§ What this task involves:
Retype every row below word for word, but omit the pictures.

○ ○ ○

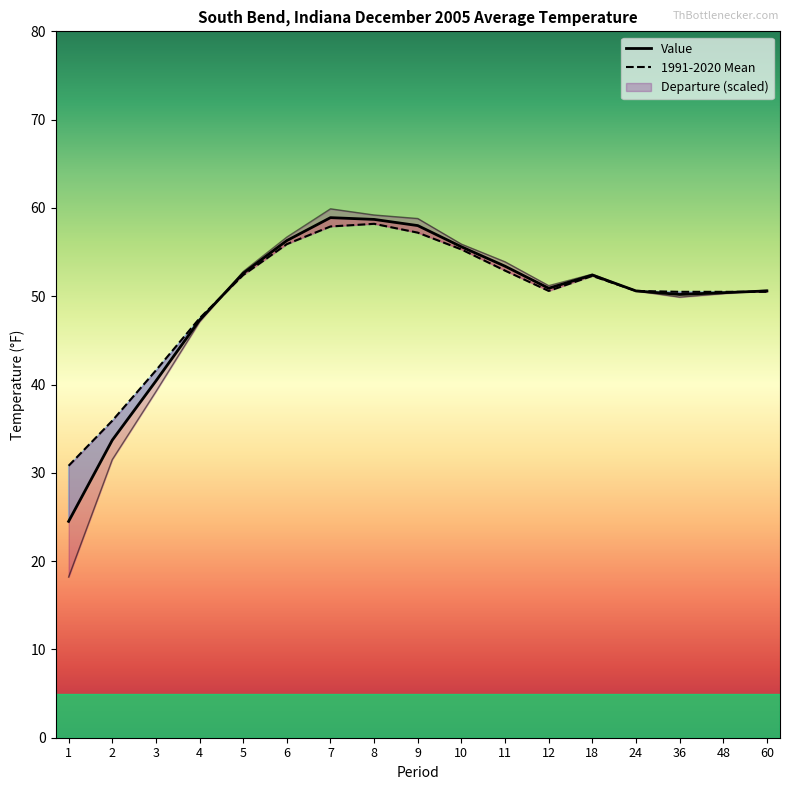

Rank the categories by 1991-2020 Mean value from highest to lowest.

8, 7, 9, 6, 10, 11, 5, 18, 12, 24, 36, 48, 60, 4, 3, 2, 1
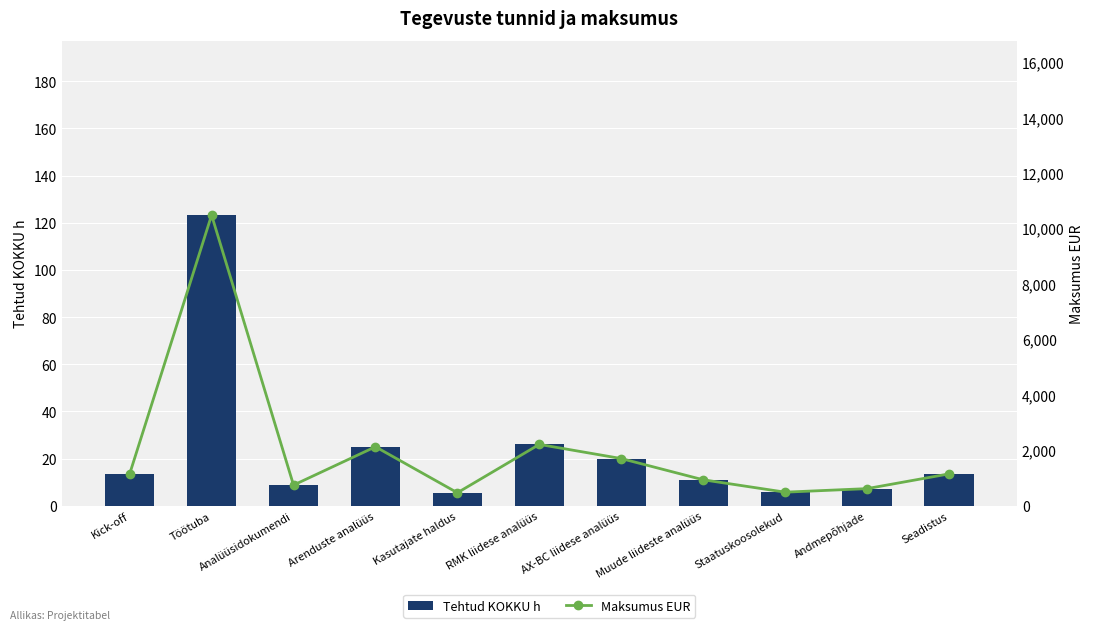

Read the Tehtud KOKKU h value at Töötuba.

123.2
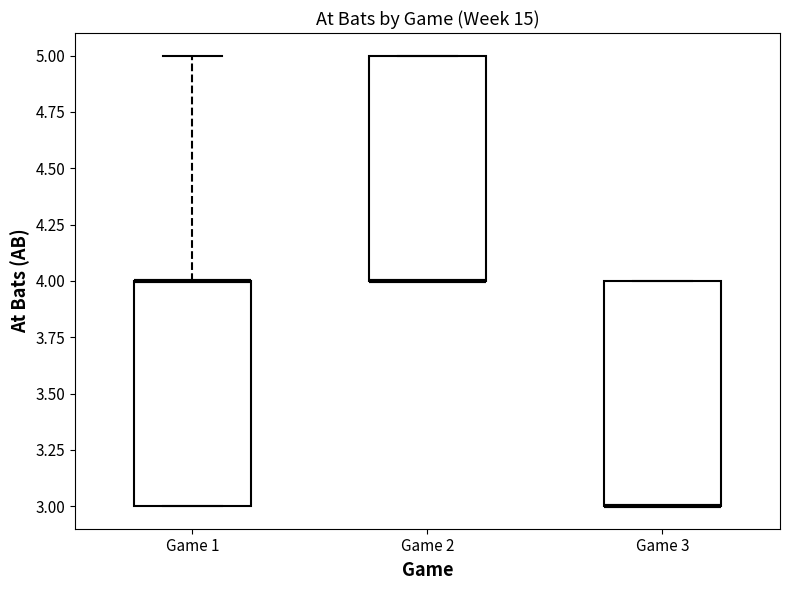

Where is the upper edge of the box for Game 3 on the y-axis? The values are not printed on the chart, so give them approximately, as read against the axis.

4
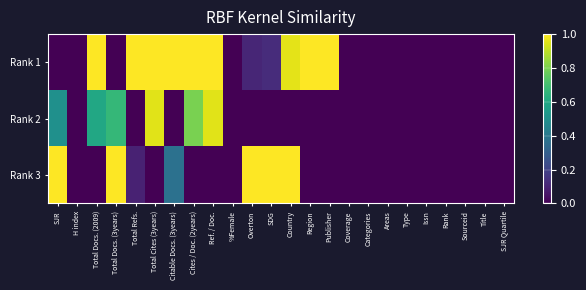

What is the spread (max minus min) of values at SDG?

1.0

○ ○ ○

§ Exercise solution:
Rank the categories by 1991-2020 Mean value from highest to lowest.

8, 7, 9, 6, 10, 11, 5, 18, 12, 24, 36, 48, 60, 4, 3, 2, 1

Read the Tehtud KOKKU h value at Töötuba.

123.2

Where is the upper edge of the box for Game 3 on the y-axis? The values are not printed on the chart, so give them approximately, as read against the axis.

4

What is the spread (max minus min) of values at SDG?

1.0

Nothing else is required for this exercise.